#### The problem:
Reproduce the lines of every row, changing each occurrence of "common name" to "vernacular name" and leaving all other text unaltered.

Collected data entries
· · · · · · ·

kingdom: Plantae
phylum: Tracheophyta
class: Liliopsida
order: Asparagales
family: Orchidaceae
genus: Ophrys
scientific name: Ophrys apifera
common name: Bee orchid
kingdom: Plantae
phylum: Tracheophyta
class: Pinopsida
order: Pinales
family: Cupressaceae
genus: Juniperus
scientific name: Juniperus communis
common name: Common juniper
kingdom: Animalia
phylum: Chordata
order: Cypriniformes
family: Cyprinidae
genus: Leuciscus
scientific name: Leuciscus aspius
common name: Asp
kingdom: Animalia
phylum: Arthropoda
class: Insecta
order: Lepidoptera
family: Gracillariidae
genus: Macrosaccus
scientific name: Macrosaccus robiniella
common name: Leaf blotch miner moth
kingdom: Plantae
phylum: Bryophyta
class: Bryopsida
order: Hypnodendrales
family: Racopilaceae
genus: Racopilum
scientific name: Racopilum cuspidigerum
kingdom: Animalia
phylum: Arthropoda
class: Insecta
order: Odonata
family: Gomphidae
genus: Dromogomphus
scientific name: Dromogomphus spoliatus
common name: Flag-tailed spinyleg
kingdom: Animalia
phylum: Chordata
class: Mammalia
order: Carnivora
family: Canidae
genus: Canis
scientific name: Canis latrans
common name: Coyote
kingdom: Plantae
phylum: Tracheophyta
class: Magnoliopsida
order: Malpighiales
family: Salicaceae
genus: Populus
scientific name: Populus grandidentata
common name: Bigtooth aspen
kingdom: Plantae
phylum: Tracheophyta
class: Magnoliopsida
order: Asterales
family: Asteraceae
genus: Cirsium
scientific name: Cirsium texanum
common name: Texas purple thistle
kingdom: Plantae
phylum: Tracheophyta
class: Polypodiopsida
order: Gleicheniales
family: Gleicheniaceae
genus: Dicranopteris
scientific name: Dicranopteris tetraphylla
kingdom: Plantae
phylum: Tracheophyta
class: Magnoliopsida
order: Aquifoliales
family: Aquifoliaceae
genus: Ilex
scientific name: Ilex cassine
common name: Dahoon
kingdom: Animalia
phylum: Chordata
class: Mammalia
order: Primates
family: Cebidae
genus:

· · · · · · ·

#### Final answer:
kingdom: Plantae
phylum: Tracheophyta
class: Liliopsida
order: Asparagales
family: Orchidaceae
genus: Ophrys
scientific name: Ophrys apifera
vernacular name: Bee orchid
kingdom: Plantae
phylum: Tracheophyta
class: Pinopsida
order: Pinales
family: Cupressaceae
genus: Juniperus
scientific name: Juniperus communis
vernacular name: Common juniper
kingdom: Animalia
phylum: Chordata
order: Cypriniformes
family: Cyprinidae
genus: Leuciscus
scientific name: Leuciscus aspius
vernacular name: Asp
kingdom: Animalia
phylum: Arthropoda
class: Insecta
order: Lepidoptera
family: Gracillariidae
genus: Macrosaccus
scientific name: Macrosaccus robiniella
vernacular name: Leaf blotch miner moth
kingdom: Plantae
phylum: Bryophyta
class: Bryopsida
order: Hypnodendrales
family: Racopilaceae
genus: Racopilum
scientific name: Racopilum cuspidigerum
kingdom: Animalia
phylum: Arthropoda
class: Insecta
order: Odonata
family: Gomphidae
genus: Dromogomphus
scientific name: Dromogomphus spoliatus
vernacular name: Flag-tailed spinyleg
kingdom: Animalia
phylum: Chordata
class: Mammalia
order: Carnivora
family: Canidae
genus: Canis
scientific name: Canis latrans
vernacular name: Coyote
kingdom: Plantae
phylum: Tracheophyta
class: Magnoliopsida
order: Malpighiales
family: Salicaceae
genus: Populus
scientific name: Populus grandidentata
vernacular name: Bigtooth aspen
kingdom: Plantae
phylum: Tracheophyta
class: Magnoliopsida
order: Asterales
family: Asteraceae
genus: Cirsium
scientific name: Cirsium texanum
vernacular name: Texas purple thistle
kingdom: Plantae
phylum: Tracheophyta
class: Polypodiopsida
order: Gleicheniales
family: Gleicheniaceae
genus: Dicranopteris
scientific name: Dicranopteris tetraphylla
kingdom: Plantae
phylum: Tracheophyta
class: Magnoliopsida
order: Aquifoliales
family: Aquifoliaceae
genus: Ilex
scientific name: Ilex cassine
vernacular name: Dahoon
kingdom: Animalia
phylum: Chordata
class: Mammalia
order: Primates
family: Cebidae
genus:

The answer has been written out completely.